[Opening Supplied data section]

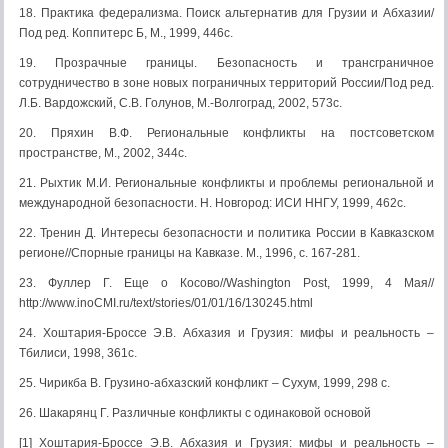
18. Практика федерализма. Поиск альтернатив для Грузии и Абхазии/
Под ред. Коппитерс Б, М., 1999, 446с.
19. Прозрачные границы. Безопасность и трансграничное
сотрудничество в зоне новых пограничных территорий России/Под ред.
Л.Б. Вардожский, С.В. Голунов, М.-Волгоград, 2002, 573с.
20. Пряхин В.Ф. Региональные конфликты на постсоветском
пространстве, М., 2002, 344с.
21. Рыхтик М.И. Региональные конфликты и проблемы региональной и
международной безопасности. Н. Новгород: ИСИ ННГУ, 1999, 462с.
22. Тренин Д. Интересы безопасности и политика России в Кавказском
регионе//Спорные границы на Кавказе. М., 1996, с. 167-281.
23. Фуллер Г. Еще о Косово//Washington Post, 1999, 4 Мая//
http://www.inoCMI.ru/text/stories/01/01/16/130245.html
24. Хоштария-Броссе Э.В. Абхазия и Грузия: мифы и реальность –
Тбилиси, 1998, 361с.
25. Чирикба В. Грузино-абхазский конфликт – Сухум, 1999, 298 с.
26. Шакарянц Г. Различные конфликты с одинаковой основой
[1] Хоштария-Броссе Э.В. Абхазия и Грузия: мифы и реальность –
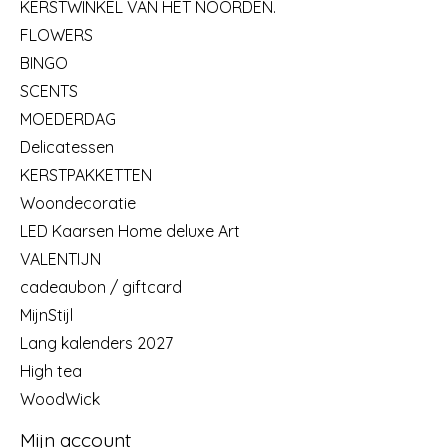
KERSTWINKEL VAN HET NOORDEN.
FLOWERS
BINGO
SCENTS
MOEDERDAG
Delicatessen
KERSTPAKKETTEN
Woondecoratie
LED Kaarsen Home deluxe Art
VALENTIJN
cadeaubon / giftcard
MijnStijl
Lang kalenders 2027
High tea
WoodWick
Mijn account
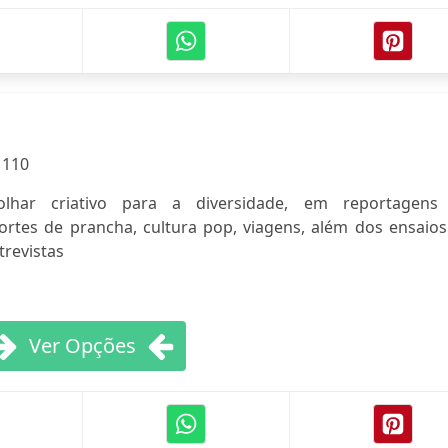
:
110
olhar criativo para a diversidade, em reportagens
rtes de prancha, cultura pop, viagens, além dos ensaios
trevistas
Ver Opções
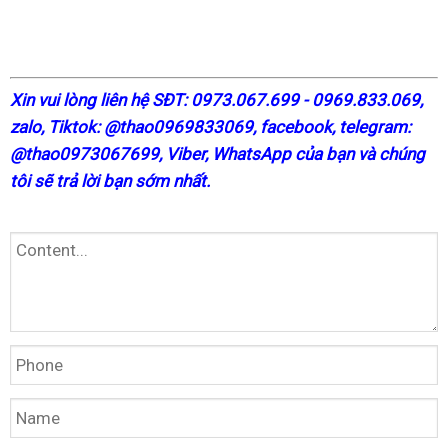
X
in vui lòng liên hệ SĐT: 0973.067.699 - 0969.833.069,
zalo, Tiktok: @thao0969833069,
facebook
, telegram:
@thao0973067699
, Viber, WhatsApp của bạn và chúng
tôi sẽ trả lời bạn sớm nhất.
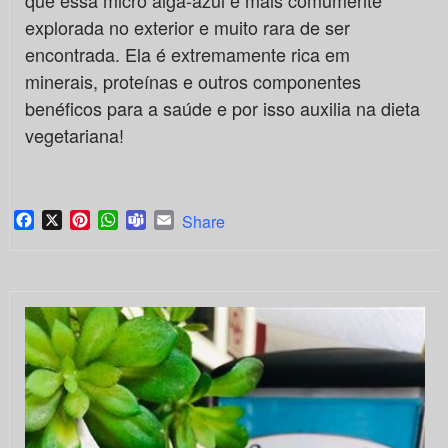
que essa micro alga-azul é mais comumente
explorada no exterior e muito rara de ser
encontrada. Ela é extremamente rica em
minerais, proteínas e outros componentes
benéficos para a saúde e por isso auxilia na dieta
vegetariana!
Facebook
X
Pinterest
WhatsApp
Teams
Email
Share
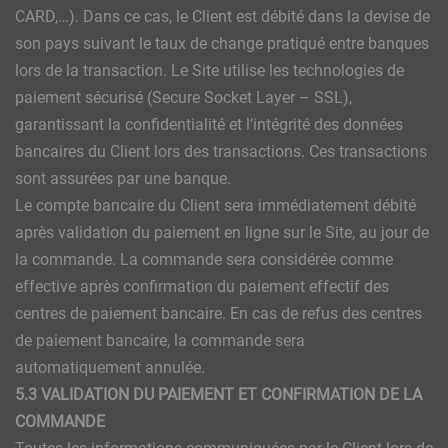
CARD,…). Dans ce cas, le Client est débité dans la devise de
son pays suivant le taux de change pratiqué entre banques
lors de la transaction. Le Site utilise les technologies de
paiement sécurisé (Secure Socket Layer – SSL),
garantissant la confidentialité et l’intégrité des données
bancaires du Client lors des transactions. Ces transactions
sont assurées par une banque.
Le compte bancaire du Client sera immédiatement débité
après validation du paiement en ligne sur le Site, au jour de
la commande. La commande sera considérée comme
effective après confirmation du paiement effectif des
centres de paiement bancaire. En cas de refus des centres
de paiement bancaire, la commande sera
automatiquement annulée.
5.3 VALIDATION DU PAIEMENT ET CONFIRMATION DE LA
COMMANDE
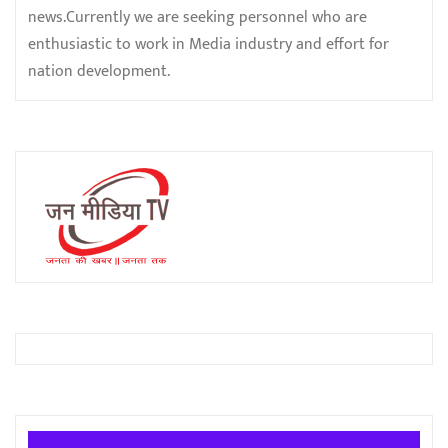
news.Currently we are seeking personnel who are
enthusiastic to work in Media industry and effort for
nation development.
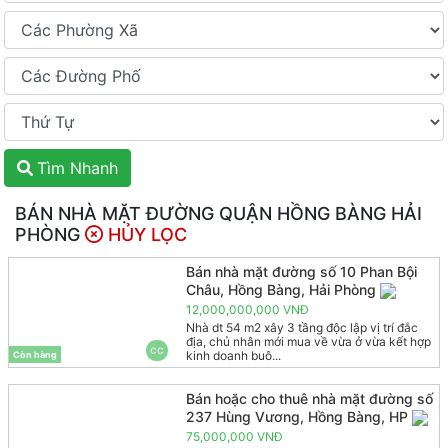
Tìm Nhanh
BÁN NHÀ MẶT ĐƯỜNG QUẬN HỒNG BÀNG HẢI
PHÒNG
HỦY LỌC
Bán nhà mặt đường số 10 Phan Bội
Châu, Hồng Bàng, Hải Phòng
12,000,000,000 VNĐ
Nhà dt 54 m2 xây 3 tầng độc lập vị trí đắc
địa, chủ nhân mới mua về vừa ở vừa kết hợp
CC
kinh doanh buô...
Còn hàng
Bán hoặc cho thuê nhà mặt đường số
237 Hùng Vương, Hồng Bàng, HP
75,000,000 VNĐ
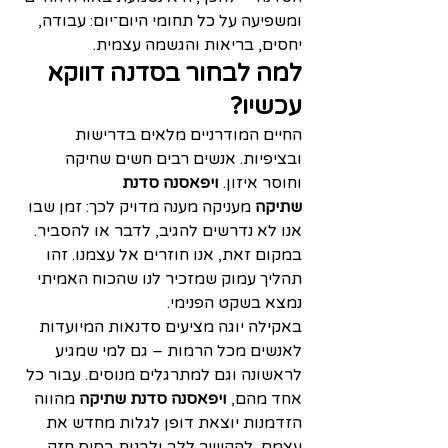
ומשפיעה על כל תחומי היום־יום: עבודה, 
יחסים, בריאות והגשמה עצמית.
למה לבחור בסדנה דווקא 
עכשיו?
החיים המודרניים מלאים בדרישות 
ובציפיות. אנשים רבים חשים שחיקה 
וחוסר איזון. 
ויפאסנה סדנת 
שתיקה
 מעניקה מענה מדויק לכך: זמן שבו 
אנו לא נדרשים להגיב, לדבר או להסביר. 
במקום זאת, אנו חוזרים אל עצמנו. זהו 
תהליך עמוק שמזכיר לנו שהכוח האמיתי 
נמצא בשקט הפנימי.
באקילה יוגה מציעים סדנאות המיועדות 
לאנשים מכל הרמות – גם למי שמגיע 
לראשונה וגם למתרגלים מנוסים. עבור כל 
אחד מהם, 
ויפאסנה סדנת שתיקה
 מהווה 
הזדמנות יוצאת דופן לגלות מחדש את 
עצמם, להקשיב ללב ולבנות בסיס חזק 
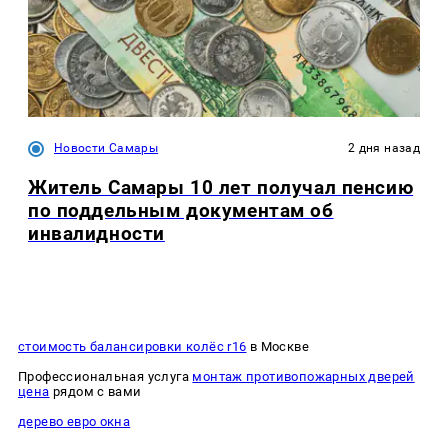
Новости Самары
2 дня назад
Житель Самары 10 лет получал пенсию
по поддельным документам об
инвалидности
стоимость балансировки колёс r16
в Москве
Профессиональная услуга
монтаж противопожарных дверей
цена
рядом с вами
дерево евро окна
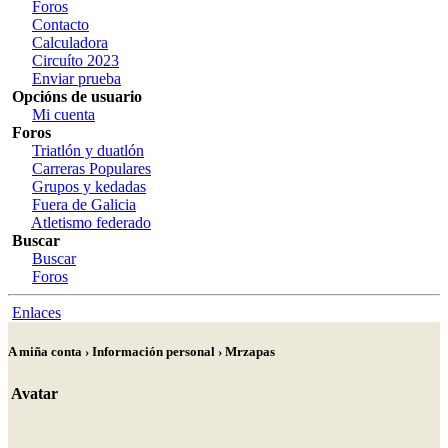
Foros
Contacto
Calculadora
Circuíto 2023
Enviar prueba
Opcións de usuario
Mi cuenta
Foros
Triatlón y duatlón
Carreras Populares
Grupos y kedadas
Fuera de Galicia
Atletismo federado
Buscar
Buscar
Foros
Enlaces
A miña conta › Información personal › Mrzapas
Avatar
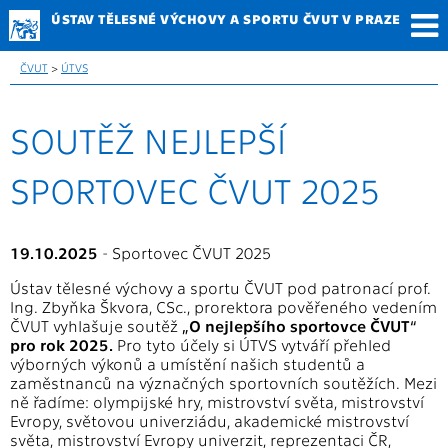
ÚSTAV TĚLESNÉ
VÝCHOVY A SPORTU
ČVUT V PRAZE
ČVUT
>
ÚTVS
SOUTĚŽ NEJLEPŠÍ
SPORTOVEC ČVUT 2025
19.10.2025
- Sportovec ČVUT 2025
Ústav tělesné výchovy a sportu ČVUT pod patronací prof.
Ing. Zbyňka Škvora, CSc., prorektora pověřeného vedením
ČVUT vyhlašuje soutěž
„O nejlepšího sportovce ČVUT“
pro rok 2025.
Pro tyto účely si ÚTVS vytváří přehled
výborných výkonů a umístění našich studentů a
zaměstnanců na význačných sportovních soutěžích. Mezi
ně řadíme: olympijské hry, mistrovství světa, mistrovství
Evropy, světovou univerziádu, akademické mistrovství
světa, mistrovství Evropy univerzit, reprezentaci ČR,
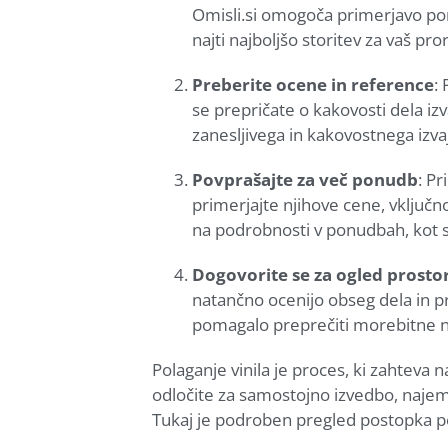
Omisli.si omogoča primerjavo po
najti najboljšo storitev za vaš pro
Preberite ocene in reference
:
se prepričate o kakovosti dela iz
zanesljivega in kakovostnega izvaj
Povprašajte za več ponudb
: Pr
primerjajte njihove cene, vključno
na podrobnosti v ponudbah, kot so
Dogovorite se za ogled prosto
natančno ocenijo obseg dela in 
pomagalo preprečiti morebitne n
Polaganje vinila je proces, ki zahteva 
odločite za samostojno izvedbo, najem
Tukaj je podroben pregled postopka pol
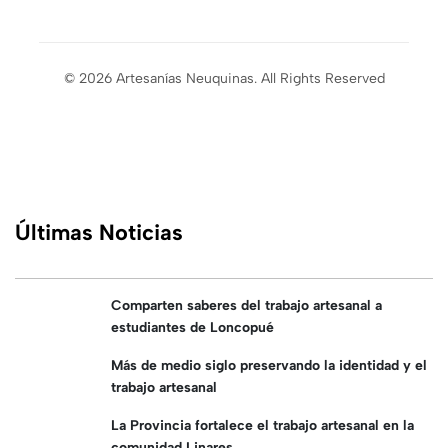
© 2026 Artesanías Neuquinas. All Rights Reserved
Últimas Noticias
Comparten saberes del trabajo artesanal a
estudiantes de Loncopué
Más de medio siglo preservando la identidad y el
trabajo artesanal
La Provincia fortalece el trabajo artesanal en la
comunidad Linares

[Closing Supplied data section]

What needs to be done: Extract the text accompanying each of the records above, reproducing every line verbatim and omitting the pictures.

Answer section:
18. Практика федерализма. Поиск альтернатив для Грузии и Абхазии/
Под ред. Коппитерс Б, М., 1999, 446с.
19. Прозрачные границы. Безопасность и трансграничное
сотрудничество в зоне новых пограничных территорий России/Под ред.
Л.Б. Вардожский, С.В. Голунов, М.-Волгоград, 2002, 573с.
20. Пряхин В.Ф. Региональные конфликты на постсоветском
пространстве, М., 2002, 344с.
21. Рыхтик М.И. Региональные конфликты и проблемы региональной и
международной безопасности. Н. Новгород: ИСИ ННГУ, 1999, 462с.
22. Тренин Д. Интересы безопасности и политика России в Кавказском
регионе//Спорные границы на Кавказе. М., 1996, с. 167-281.
23. Фуллер Г. Еще о Косово//Washington Post, 1999, 4 Мая//
http://www.inoCMI.ru/text/stories/01/01/16/130245.html
24. Хоштария-Броссе Э.В. Абхазия и Грузия: мифы и реальность –
Тбилиси, 1998, 361с.
25. Чирикба В. Грузино-абхазский конфликт – Сухум, 1999, 298 с.
26. Шакарянц Г. Различные конфликты с одинаковой основой
[1] Хоштария-Броссе Э.В. Абхазия и Грузия: мифы и реальность –
KERSTWINKEL VAN HET NOORDEN.
FLOWERS
BINGO
SCENTS
MOEDERDAG
Delicatessen
KERSTPAKKETTEN
Woondecoratie
LED Kaarsen Home deluxe Art
VALENTIJN
cadeaubon / giftcard
MijnStijl
Lang kalenders 2027
High tea
WoodWick
Mijn account
:
110
olhar criativo para a diversidade, em reportagens
rtes de prancha, cultura pop, viagens, além dos ensaios
trevistas
Ver Opções
X
in vui lòng liên hệ SĐT: 0973.067.699 - 0969.833.069,
zalo, Tiktok: @thao0969833069,
facebook
, telegram:
@thao0973067699
, Viber, WhatsApp của bạn và chúng
tôi sẽ trả lời bạn sớm nhất.
que essa micro alga-azul é mais comumente
explorada no exterior e muito rara de ser
encontrada. Ela é extremamente rica em
minerais, proteínas e outros componentes
benéficos para a saúde e por isso auxilia na dieta
vegetariana!
Facebook
X
Pinterest
WhatsApp
Teams
Email
Share
CARD,…). Dans ce cas, le Client est débité dans la devise de
son pays suivant le taux de change pratiqué entre banques
lors de la transaction. Le Site utilise les technologies de
paiement sécurisé (Secure Socket Layer – SSL),
garantissant la confidentialité et l’intégrité des données
bancaires du Client lors des transactions. Ces transactions
sont assurées par une banque.
Le compte bancaire du Client sera immédiatement débité
après validation du paiement en ligne sur le Site, au jour de
la commande. La commande sera considérée comme
effective après confirmation du paiement effectif des
centres de paiement bancaire. En cas de refus des centres
de paiement bancaire, la commande sera
automatiquement annulée.
5.3 VALIDATION DU PAIEMENT ET CONFIRMATION DE LA
COMMANDE
news.Currently we are seeking personnel who are
enthusiastic to work in Media industry and effort for
nation development.
Tìm Nhanh
BÁN NHÀ MẶT ĐƯỜNG QUẬN HỒNG BÀNG HẢI
PHÒNG
HỦY LỌC
Bán nhà mặt đường số 10 Phan Bội
Châu, Hồng Bàng, Hải Phòng
12,000,000,000 VNĐ
Nhà dt 54 m2 xây 3 tầng độc lập vị trí đắc
địa, chủ nhân mới mua về vừa ở vừa kết hợp
CC
kinh doanh buô...
Còn hàng
Bán hoặc cho thuê nhà mặt đường số
237 Hùng Vương, Hồng Bàng, HP
75,000,000 VNĐ
ומשפיעה על כל תחומי היום־יום: עבודה, 
יחסים, בריאות והגשמה עצמית.
למה לבחור בסדנה דווקא 
עכשיו?
החיים המודרניים מלאים בדרישות 
ובציפיות. אנשים רבים חשים שחיקה 
וחוסר איזון. 
ויפאסנה סדנת 
שתיקה
 מעניקה מענה מדויק לכך: זמן שבו 
אנו לא נדרשים להגיב, לדבר או להסביר. 
במקום זאת, אנו חוזרים אל עצמנו. זהו 
תהליך עמוק שמזכיר לנו שהכוח האמיתי 
נמצא בשקט הפנימי.
באקילה יוגה מציעים סדנאות המיועדות 
לאנשים מכל הרמות – גם למי שמגיע 
לראשונה וגם למתרגלים מנוסים. עבור כל 
אחד מהם, 
ויפאסנה סדנת שתיקה
 מהווה 
הזדמנות יוצאת דופן לגלות מחדש את 
עצמם, להקשיב ללב ולבנות בסיס חזק 
Новости Самары
2 дня назад
Житель Самары 10 лет получал пенсию
по поддельным документам об
инвалидности
стоимость балансировки колёс r16
в Москве
Профессиональная услуга
монтаж противопожарных дверей
цена
рядом с вами
дерево евро окна
Foros
Contacto
Calculadora
Circuíto 2023
Enviar prueba
Opcións de usuario
Mi cuenta
Foros
Triatlón y duatlón
Carreras Populares
Grupos y kedadas
Fuera de Galicia
Atletismo federado
Buscar
Buscar
Foros
Enlaces
A miña conta › Información personal › Mrzapas
Avatar
ÚSTAV TĚLESNÉ
VÝCHOVY A SPORTU
ČVUT V PRAZE
ČVUT
>
ÚTVS
SOUTĚŽ NEJLEPŠÍ
SPORTOVEC ČVUT 2025
19.10.2025
- Sportovec ČVUT 2025
Ústav tělesné výchovy a sportu ČVUT pod patronací prof.
Ing. Zbyňka Škvora, CSc., prorektora pověřeného vedením
ČVUT vyhlašuje soutěž
„O nejlepšího sportovce ČVUT“
pro rok 2025.
Pro tyto účely si ÚTVS vytváří přehled
výborných výkonů a umístění našich studentů a
zaměstnanců na význačných sportovních soutěžích. Mezi
ně řadíme: olympijské hry, mistrovství světa, mistrovství
Evropy, světovou univerziádu, akademické mistrovství
světa, mistrovství Evropy univerzit, reprezentaci ČR,
Omisli.si omogoča primerjavo po
najti najboljšo storitev za vaš pro
Preberite ocene in reference
:
se prepričate o kakovosti dela iz
zanesljivega in kakovostnega izvaj
Povprašajte za več ponudb
: Pr
primerjajte njihove cene, vključno
na podrobnosti v ponudbah, kot so
Dogovorite se za ogled prosto
natančno ocenijo obseg dela in 
pomagalo preprečiti morebitne n
Polaganje vinila je proces, ki zahteva 
odločite za samostojno izvedbo, najem
Tukaj je podroben pregled postopka pol
© 2026 Artesanías Neuquinas. All Rights Reserved
Últimas Noticias
Comparten saberes del trabajo artesanal a
estudiantes de Loncopué
Más de medio siglo preservando la identidad y el
trabajo artesanal
La Provincia fortalece el trabajo artesanal en la
comunidad Linares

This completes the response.